**Your assignment**
Print each entry word for word.

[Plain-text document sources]
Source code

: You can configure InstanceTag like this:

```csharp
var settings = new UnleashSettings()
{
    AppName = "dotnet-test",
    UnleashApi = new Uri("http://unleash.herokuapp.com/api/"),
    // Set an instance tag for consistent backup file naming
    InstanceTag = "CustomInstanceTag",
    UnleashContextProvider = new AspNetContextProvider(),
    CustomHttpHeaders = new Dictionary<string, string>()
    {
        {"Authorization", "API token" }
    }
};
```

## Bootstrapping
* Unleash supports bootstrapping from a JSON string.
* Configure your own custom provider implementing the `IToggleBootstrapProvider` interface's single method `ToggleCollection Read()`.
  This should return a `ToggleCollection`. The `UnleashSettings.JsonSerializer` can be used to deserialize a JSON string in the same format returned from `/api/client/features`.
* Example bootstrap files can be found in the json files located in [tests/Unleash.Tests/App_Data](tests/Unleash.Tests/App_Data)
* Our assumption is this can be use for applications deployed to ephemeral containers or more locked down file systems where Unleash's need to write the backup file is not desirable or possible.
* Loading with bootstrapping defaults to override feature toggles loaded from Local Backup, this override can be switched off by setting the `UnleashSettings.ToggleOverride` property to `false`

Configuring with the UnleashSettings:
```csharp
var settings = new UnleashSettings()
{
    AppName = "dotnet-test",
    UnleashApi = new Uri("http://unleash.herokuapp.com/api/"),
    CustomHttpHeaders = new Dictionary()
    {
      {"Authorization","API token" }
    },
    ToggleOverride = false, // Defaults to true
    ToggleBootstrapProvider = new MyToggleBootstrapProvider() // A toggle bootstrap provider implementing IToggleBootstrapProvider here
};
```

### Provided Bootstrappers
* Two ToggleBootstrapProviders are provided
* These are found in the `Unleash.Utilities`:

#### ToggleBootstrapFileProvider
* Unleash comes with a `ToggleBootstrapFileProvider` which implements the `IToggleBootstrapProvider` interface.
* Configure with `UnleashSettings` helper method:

**Written answer**
Source code

: You can configure InstanceTag like this:

```csharp
var settings = new UnleashSettings()
{
    AppName = "dotnet-test",
    UnleashApi = new Uri("http://unleash.herokuapp.com/api/"),
    // Set an instance tag for consistent backup file naming
    InstanceTag = "CustomInstanceTag",
    UnleashContextProvider = new AspNetContextProvider(),
    CustomHttpHeaders = new Dictionary<string, string>()
    {
        {"Authorization", "API token" }
    }
};
```

## Bootstrapping
* Unleash supports bootstrapping from a JSON string.
* Configure your own custom provider implementing the `IToggleBootstrapProvider` interface's single method `ToggleCollection Read()`.
  This should return a `ToggleCollection`. The `UnleashSettings.JsonSerializer` can be used to deserialize a JSON string in the same format returned from `/api/client/features`.
* Example bootstrap files can be found in the json files located in [tests/Unleash.Tests/App_Data](tests/Unleash.Tests/App_Data)
* Our assumption is this can be use for applications deployed to ephemeral containers or more locked down file systems where Unleash's need to write the backup file is not desirable or possible.
* Loading with bootstrapping defaults to override feature toggles loaded from Local Backup, this override can be switched off by setting the `UnleashSettings.ToggleOverride` property to `false`

Configuring with the UnleashSettings:
```csharp
var settings = new UnleashSettings()
{
    AppName = "dotnet-test",
    UnleashApi = new Uri("http://unleash.herokuapp.com/api/"),
    CustomHttpHeaders = new Dictionary()
    {
      {"Authorization","API token" }
    },
    ToggleOverride = false, // Defaults to true
    ToggleBootstrapProvider = new MyToggleBootstrapProvider() // A toggle bootstrap provider implementing IToggleBootstrapProvider here
};
```

### Provided Bootstrappers
* Two ToggleBootstrapProviders are provided
* These are found in the `Unleash.Utilities`:

#### ToggleBootstrapFileProvider
* Unleash comes with a `ToggleBootstrapFileProvider` which implements the `IToggleBootstrapProvider` interface.
* Configure with `UnleashSettings` helper method:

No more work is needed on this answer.